[WHAT YOU ARE ASKED TO DO]: In the records below, find each line holding the word "labels" and copy it.

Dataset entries

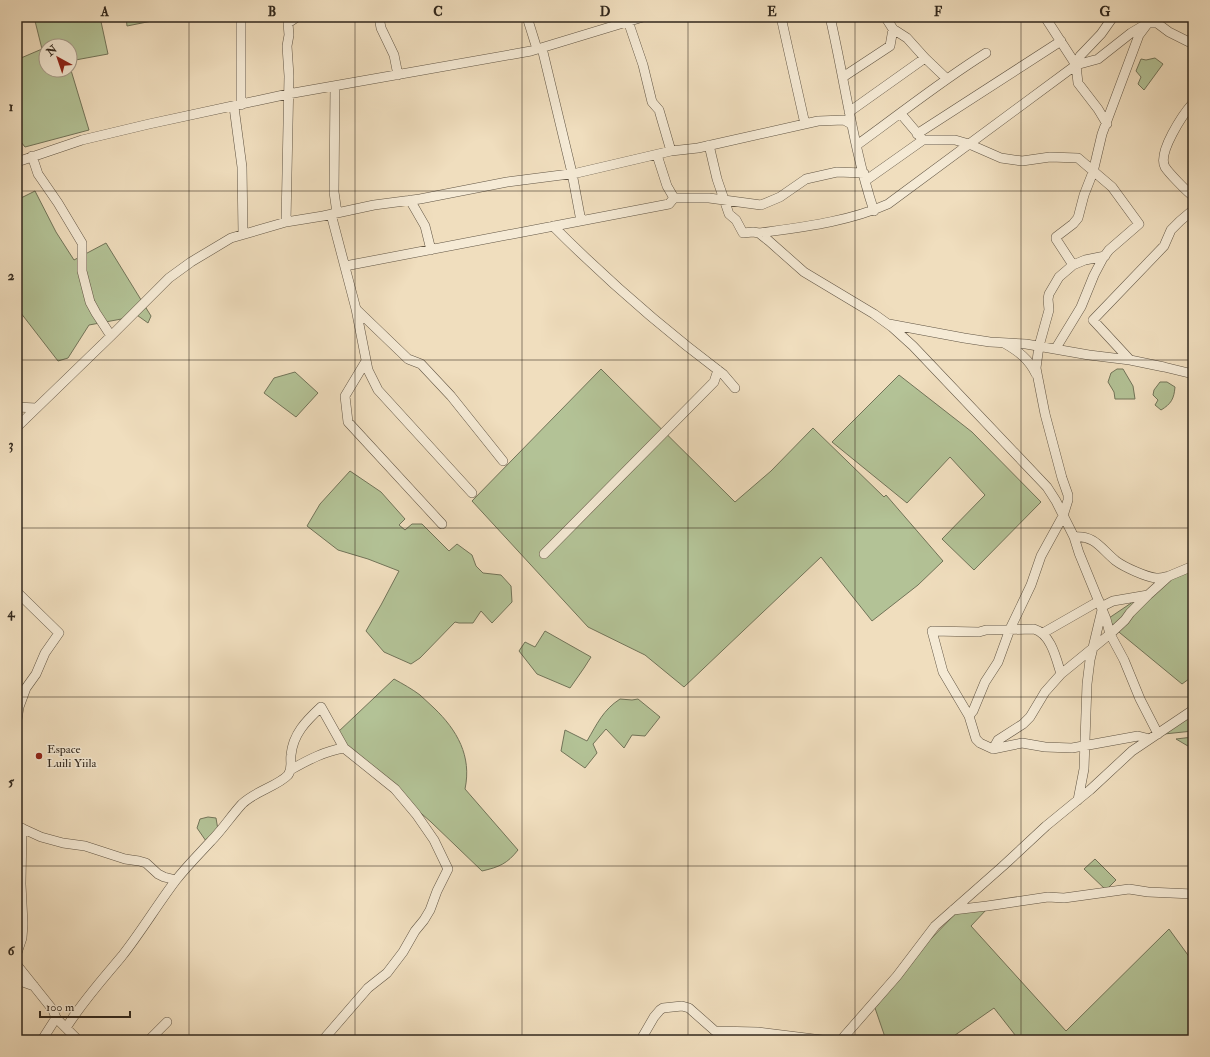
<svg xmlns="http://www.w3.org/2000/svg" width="1210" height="1057" font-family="'IM FELL Double Pica',serif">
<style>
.green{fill:#b3c296;stroke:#727459}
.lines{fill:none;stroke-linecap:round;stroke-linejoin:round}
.minor-casing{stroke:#615544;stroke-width:10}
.minor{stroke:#f5ead5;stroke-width:9}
.grid{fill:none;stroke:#31271c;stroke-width:1;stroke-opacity:0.55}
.poi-dot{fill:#8f2418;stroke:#f5ead5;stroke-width:1.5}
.labels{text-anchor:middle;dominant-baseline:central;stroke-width:3;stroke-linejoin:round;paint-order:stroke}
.poi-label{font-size:12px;fill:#31271c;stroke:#f5ead5;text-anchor:start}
.neatline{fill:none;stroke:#31271c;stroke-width:1.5}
.grid-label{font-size:13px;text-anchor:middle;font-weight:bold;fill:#31271c}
</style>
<rect width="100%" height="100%" fill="#f0debe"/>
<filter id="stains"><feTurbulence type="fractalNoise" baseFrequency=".005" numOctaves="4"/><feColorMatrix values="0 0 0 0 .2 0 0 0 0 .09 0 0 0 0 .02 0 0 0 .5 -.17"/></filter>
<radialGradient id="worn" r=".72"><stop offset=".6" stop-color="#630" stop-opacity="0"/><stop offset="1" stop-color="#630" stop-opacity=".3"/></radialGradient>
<path class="green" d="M34 17H100L108 54 70 61V46H46V70H70V67L89 130 25 147 17 137V47L21 58 42 49Z
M126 17H158L157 20 127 26Z
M1155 58 1163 64 1144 90 1138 84 1141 77 1136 71 1141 59 1146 60Z
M35 191 56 232 74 260 106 243 151 316 148 323 134 313 127 318 89 325 68 358 58 361 17 308V200Z
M601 369 735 502 771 471 813 428 884 497 886 495 943 561 918 585 872 621 821 557 684 687 645 655 588 627 472 501Z
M1117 369H1123L1133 386 1135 399H1115L1114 392 1108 382 1111 373Z
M295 372 318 393 296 417 264 393 274 378Z
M899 375 972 432 1041 502 974 570 942 539 985 495 950 457 907 503 832 442Z
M1160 382H1167L1175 387C1174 399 1171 404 1161 410L1155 405 1158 400 1153 395 1154 390Z
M350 471 381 492 405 519 399 525 405 530 412 524H422L449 551 457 544 472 555 476 566 483 573 501 575 511 586 512 602 492 623 481 611 473 623H459L455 622 420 658 411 664 384 652 366 631 381 605 399 571 368 559 338 550 307 526 320 504Z
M1193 567V676L1182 684 1114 628 1109 618 1149 591Z
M545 631 591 657 584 668 570 688 537 674 519 651 525 642 535 647Z
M394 679C403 684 412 689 420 695 425 699 429 704 434 708 457 730 472 756 465 789L518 850C507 864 499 867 482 871L431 822 345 746 337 733Z
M620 699 632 700 638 699 660 717 645 736 632 735 624 748 606 729 593 744 597 753 585 768 561 751 565 730 587 741C597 724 603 710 620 699Z
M1193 714V731L1164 734Z
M1193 737V749L1176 739Z
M208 817 216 818 218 830 206 841 197 828 200 819Z
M1095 859 1116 880 1106 890 1084 869Z
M987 909 971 926 1066 1031 1169 929 1193 962V1040H1019L994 1008 948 1040H886L875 1008 927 943 956 913Z"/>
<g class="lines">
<defs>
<path id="minor" d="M241 17V105
M379 17 381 28 394 55 398 75
M527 17 537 49
M781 17 805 124
M830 17C845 81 853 148 874 211
M1045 17 1076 65 1078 83 1098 109 1107 124
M1150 17 1148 23 1139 35 1102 134 1093 172 1084 195 1078 218 1073 224 1056 237V239L1073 265 1059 277 1049 294 1048 299 1049 310 1039 346 1036 368 1045 414 1062 478 1068 495V500L1063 516 1041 556 1031 585 1010 629 998 662 985 682 973 711 969 716 976 739 980 743 993 749 1022 743 1045 747 1072 748 1138 736 1150 739
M1192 17 1193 18
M628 21 643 65 652 102 659 110 671 151
M893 29 907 38 925 58 947 79
M542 48 572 173 581 221
M1076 65 1080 56 1101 34 1113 17
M843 77 890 46 893 29 886 18 887 17
M335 86 334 192 337 213
M1193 103C1183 114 1157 153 1165 167 1168 172 1187 192 1193 196
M234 107 242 167 243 234
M849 112 925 58
M901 114 923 140H955L969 144 1001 158 1022 161 1050 157 1078 158 1112 187 1139 224 1109 250 1103 258 1094 275 1081 307 1056 348
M917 134 1061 41
M709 145 717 179 729 214 736 220 743 233 753 232 759 233 769 241 804 272 874 314 892 327 913 346 1047 487 1056 501 1074 537 1079 553 1106 619 1110 634 1124 660 1140 699 1158 734
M857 145C900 114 941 81 986 53
M657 155 667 186 674 198H709L761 205 780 197 806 179 837 172 864 173
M32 156 38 174 58 203 82 243V271L90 302 96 313 111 336
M17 162 82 140 149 124 288 94 531 51 643 17
M865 181 923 140
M410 200 425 226 431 250
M331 214 356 309 408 359 421 364 451 396 503 461
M286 222 289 76 287 46 289 35 288 23 297 17
M553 226C606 279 663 329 723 374L735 388
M759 233C802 227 848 222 888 204L1076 65 1098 59 1131 33 1148 23H1157L1169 32 1193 44
M1073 265 1085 260 1105 256
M345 266 669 204 674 198
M356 309 368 370 378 390 472 493
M889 324 964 338 990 342 1026 344 1089 355 1130 360 1164 367 1193 374
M1004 343C1018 351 1029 359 1036 374
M1130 360 1093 320 1164 246 1171 230 1180 221 1193 210
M366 361 345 396 348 422 442 524
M17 407 36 408
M17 427 111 336 169 278 191 262 231 238 286 222 323 216 374 205 420 199 507 182 577 173 671 151 698 148 818 121 844 120 851 124
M1074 537C1095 535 1101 549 1116 561 1124 567 1146 577 1156 578 1161 578 1165 577 1169 576
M544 554 714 382 718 370
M17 592 59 633 45 653 36 674 26 688 19 707 17 720
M1101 607 1113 601 1148 595 1169 576 1193 566
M1043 633 1099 601
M969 716 943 672 932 631 979 632 986 630 1034 629C1051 634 1056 658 1061 674
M993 749 998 740 1023 724 1030 717 1045 692 1061 674 1110 634 1125 620 1130 613 1148 595
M292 769C308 760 325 751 344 748
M1078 800 1084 769 1087 684 1090 660 1102 610
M17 826 41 837 63 843 85 846 125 859 139 861 146 863 158 874 164 877 176 880
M953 910 987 906 1048 897 1064 898 1129 889 1148 892 1193 894
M17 953 22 938 23 924 21 884 22 828
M17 965 53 1010 56 1018 78 1040
M17 981 23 982 34 986
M66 1028C82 1002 102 980 122 956 141 932 157 905 176 880 187 866 199 854 211 841 222 830 231 816 242 804 255 791 278 786 288 775 293 768 290 763 291 755 293 734 306 721 321 707L344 748 395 789 416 814 434 840 448 869 437 891 430 910 424 920 415 931 403 952 387 973 368 988 323 1040
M42 1040 56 1018
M149 1040 167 1022
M643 1040V1036L654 1017 660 1010 663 1008 682 1006 689 1008 715 1031 758 1032 822 1040
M841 1040 897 976 935 926 1003 866 1046 826 1090 790 1132 751 1193 710"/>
</defs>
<use href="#minor" class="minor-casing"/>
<use href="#minor" class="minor"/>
</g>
<path class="grid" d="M189 17V1040M355 17V1040M522 17V1040M688 17V1040M855 17V1040M1021 17V1040M17 191H1193M17 360H1193M17 528H1193M17 697H1193M17 866H1193"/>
<circle class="poi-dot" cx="39" cy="756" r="4"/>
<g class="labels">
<g class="poi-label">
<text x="47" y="749">Espace<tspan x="47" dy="14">Luili Yiila</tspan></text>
</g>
</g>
<rect width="1210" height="1057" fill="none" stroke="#f0debe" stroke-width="44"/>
<g transform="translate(58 58) rotate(320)"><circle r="19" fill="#f5ead5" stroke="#a79c8b"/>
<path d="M0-3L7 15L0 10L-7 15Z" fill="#8f2418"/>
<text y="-6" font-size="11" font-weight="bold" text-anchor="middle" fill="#31271c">N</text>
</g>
<path d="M40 1011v6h90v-6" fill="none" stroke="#31271c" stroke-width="2"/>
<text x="46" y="1011" font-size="12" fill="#31271c" stroke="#f5ead5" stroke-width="3" paint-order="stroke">100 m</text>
<rect x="22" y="22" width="1166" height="1013" class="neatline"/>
<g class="grid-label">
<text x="105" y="16">A</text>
<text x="272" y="16">B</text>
<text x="438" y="16">C</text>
<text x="605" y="16">D</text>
<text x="772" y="16">E</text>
<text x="938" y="16">F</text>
<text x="1105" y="16">G</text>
<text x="11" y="111">1</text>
<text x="11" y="280">2</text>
<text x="11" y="449">3</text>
<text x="11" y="617">4</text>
<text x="11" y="786">5</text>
<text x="11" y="955">6</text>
</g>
<rect width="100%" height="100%" filter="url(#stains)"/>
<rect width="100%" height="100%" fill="url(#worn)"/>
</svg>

[WRITTEN ANSWER]:
.labels{text-anchor:middle;dominant-baseline:central;stroke-width:3;stroke-linejoin:round;paint-order:stroke}
<g class="labels">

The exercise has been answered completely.